Life of Pi-Verfilmung: Der junge Mann und das Meer

Ang Lee verfilmt Yann Martels Weltbestseller „Life of Pi: Schiffbruch mit Tiger“ als Achterbahnfahrt der Sinne.

Düsseldorf. „Vor Gericht und auf hoher See sind wir alle in Gottes Hand“, lautet eine alte Juristenweisheit. Das, was sich in Yann Martels Bestseller „Schiffbruch mit Tiger“, der am zweiten Weihnachtstag in den Kinos anläuft, in einem Rettungsboot abspielt, ist quasi die Illustration für die zweite Hälfte dieses abgenutzten Sinnspruches. Ein Frachtschiff kentert im Pazifik — die einzigen Überlebenden sind der 16-jährige Inder Pi Patel (Suraj Sharma), ein Zebra, ein Orang-Utan, eine Hyäne und ein Tiger.

Schnell ist diese Versuchsanordnung in Sachen Darwinismus dezimiert: Übrig bleiben der Tiger als stärkstes und Pi als intelligentestes Lebewesen. Aus Planen, Planken und Notreserven baut er sich ein Floß, das nur ein Seil mit dem Boot verbindet. Tage und Nächte wechseln sich ab, die Hoffnung auf Hilfe schwindet. Immer wieder versucht Pi, zu dem Tiger ins Boot zu kommen. Doch das Wildtier lässt sich nicht zähmen, auch wenn Pi das inständig hofft, weil ihn die gefühlte Beziehung aufrechterhält. Der Junge beginnt, seine Erlebnisse in einer Art Logbuch zu dokumentieren. Langsam wird ihm dabei bewusst, was es eigentlich bedeutet, am Leben zu sein.

Mindestens so abgenutzt wie die Redewendung mit der hohen See ist die hohle These, nach der ambitionierte Romane gerne als „unverfilmbar“ gelten. Bei „Schiffbruch mit Tiger“ stimmt diese Einschätzung allerdings. Das Kammerspiel zwischen verängstigtem Menschen und wildem Tier, das vor allem von inneren Monologen getragen wird, scheint tatsächlich nicht auf die Leinwand übertragbar. Zu kompliziert der Dreh, zu groß die Gefahr, das Publikum zu langweilen.

Wenn es einen Regisseur gibt, den Neuland reizt, ist es Ang Lee. Der Taiwanese hat bisher so gut wie jedes Genre bedient und dabei künstlerisch immer überzeugt. Fehlt also nur noch: Das Unmögliche auf der Leinwand möglich machen.

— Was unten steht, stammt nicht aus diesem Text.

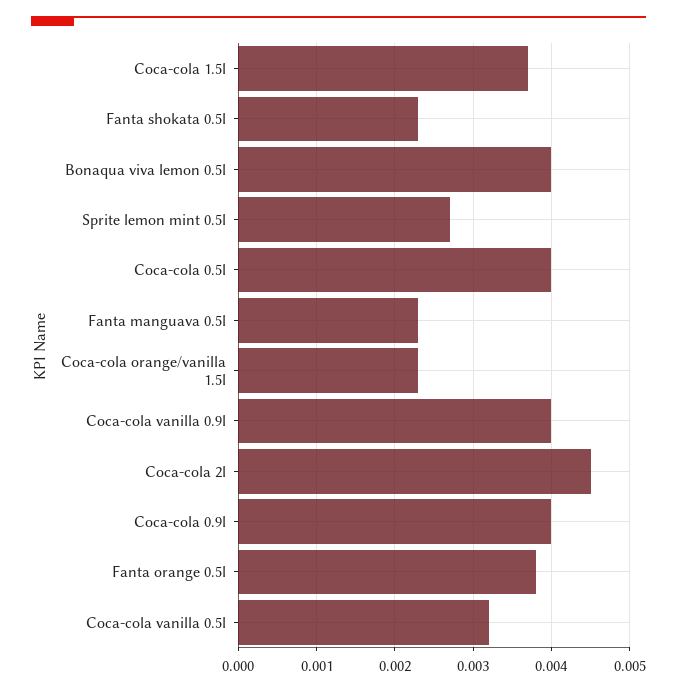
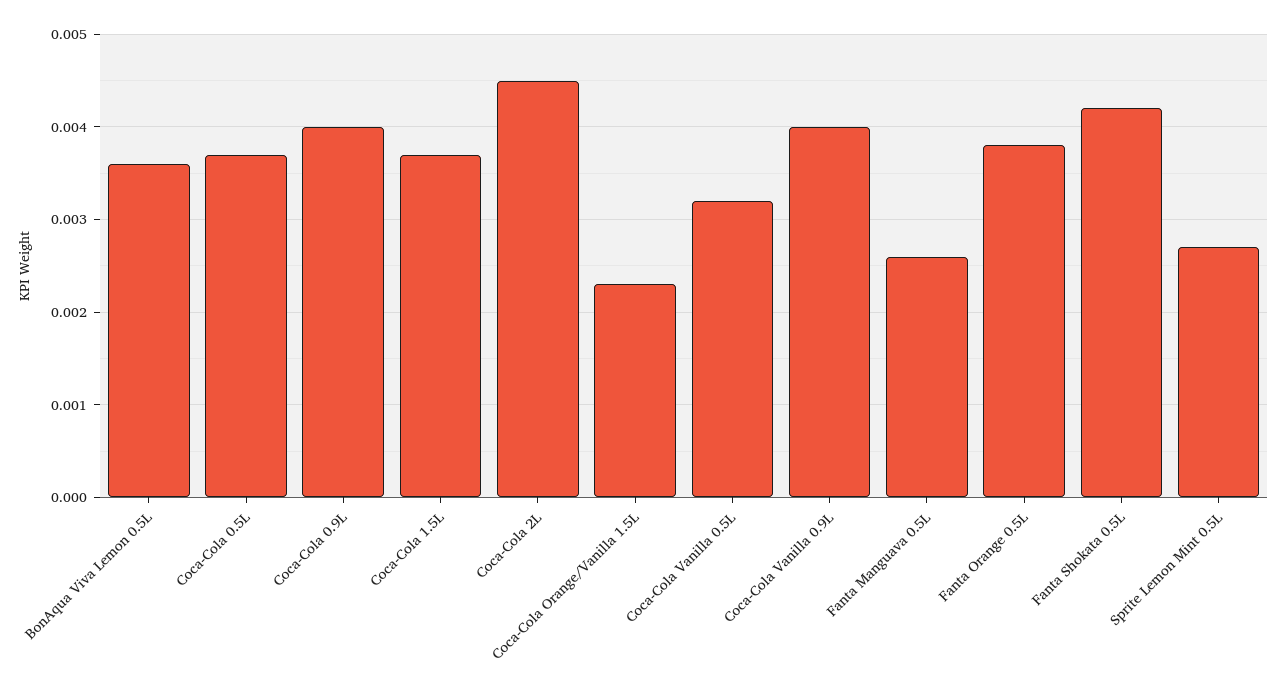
Fanta shokata 0.5l: 0.0023 -> 0.0042
Bonaqua viva lemon 0.5l: 0.004 -> 0.0036
Coca-cola 0.5l: 0.004 -> 0.0037
Fanta manguava 0.5l: 0.0023 -> 0.0026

Und auch das gelingt ihm. Sich „Life of Pi“ anzusehen, ist ein bisschen, wie Cary Grant zuzuschauen. Über den hat Billy Wilder mal gesagt, er sei deswegen der wahrscheinlich beste Schauspieler seiner Zeit, weil man ihm nie anmerken würde, dass er spielt. „Life of Pi“ merkt man nie an, mit wie viel Tricks und 3D-Effekten hier gearbeitet worden sein muss. Alles wirkt authentisch, auch der Tiger aus dem Computer. Der Überlebenskampf wird dadurch höchst dramatisch und führt den Zuschauer bisweilen an die Grenzen der Belastbarkeit.

Der Film ist ein im wahrsten Wortsinn „sinnliches“ Erlebnis: Man spürt die Enge, die Pi trotz der unendlichen Weite des Ozeans empfindet. Man begreift die Angst, die der Tiger vor allem dann verbreitet, wenn er nicht zu sehen ist, weil er unter einer Plane kauert. Und man genießt die stillen Momente, in denen Pi das Farbenspiel des Mondes auf dem Meeresspiegel beobachtet oder die Sonne seinen ausgemergelten Leib wärmt.

Dass der Film zu Beginn mit seiner Aneinanderreihung von skurrilen Anekdoten aus der Kindheit Pis etwas zu bemüht literarischen Charme versprühen will, dass er den philosophischen Unterbau am Ende bis ins Detail aufdröselt und damit einen Teil seines Zaubers preisgibt — es spielt keine Rolle. „Life of Pi“ ist außergewöhnliches Kino. Die Odyssee des Stillstands mit Pi macht deutlich, warum Menschen glauben wollen. Wer solche Momente für die Leinwand erschaffen kann, gilt zu Recht als Meisterregisseur.